EXERCISE
Swap "termíny" for "rozpočty" in the lines from the one containing "stavebnictví" through the one containing "a spravovat termíny", leaving everything else unchanged. Return only those lines.

STORED DATA
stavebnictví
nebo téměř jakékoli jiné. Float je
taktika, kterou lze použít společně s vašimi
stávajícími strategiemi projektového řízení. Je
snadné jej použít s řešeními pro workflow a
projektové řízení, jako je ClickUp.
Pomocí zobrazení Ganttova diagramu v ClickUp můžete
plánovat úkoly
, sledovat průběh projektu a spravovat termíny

...

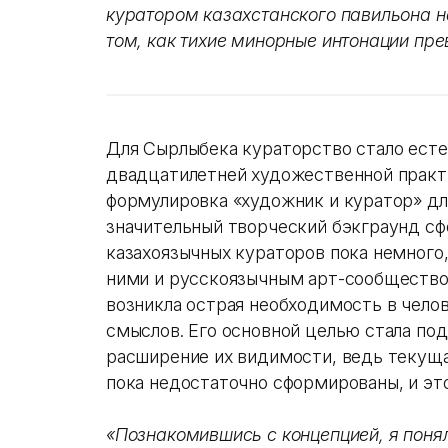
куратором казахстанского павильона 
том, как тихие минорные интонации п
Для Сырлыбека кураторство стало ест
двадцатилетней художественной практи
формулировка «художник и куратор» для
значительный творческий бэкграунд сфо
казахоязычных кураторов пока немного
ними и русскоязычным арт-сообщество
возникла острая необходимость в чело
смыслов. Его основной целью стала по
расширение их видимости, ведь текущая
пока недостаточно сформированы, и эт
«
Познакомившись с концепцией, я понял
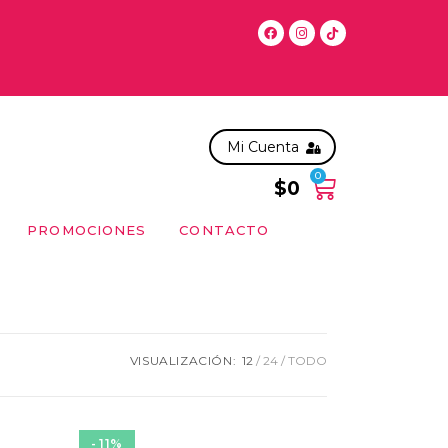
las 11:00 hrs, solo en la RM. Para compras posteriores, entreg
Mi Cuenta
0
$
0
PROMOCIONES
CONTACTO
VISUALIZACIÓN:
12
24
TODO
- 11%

EXERCISE OUTPUT
stavebnictví
nebo téměř jakékoli jiné. Float je
taktika, kterou lze použít společně s vašimi
stávajícími strategiemi projektového řízení. Je
snadné jej použít s řešeními pro workflow a
projektové řízení, jako je ClickUp.
Pomocí zobrazení Ganttova diagramu v ClickUp můžete
plánovat úkoly
, sledovat průběh projektu a spravovat rozpočty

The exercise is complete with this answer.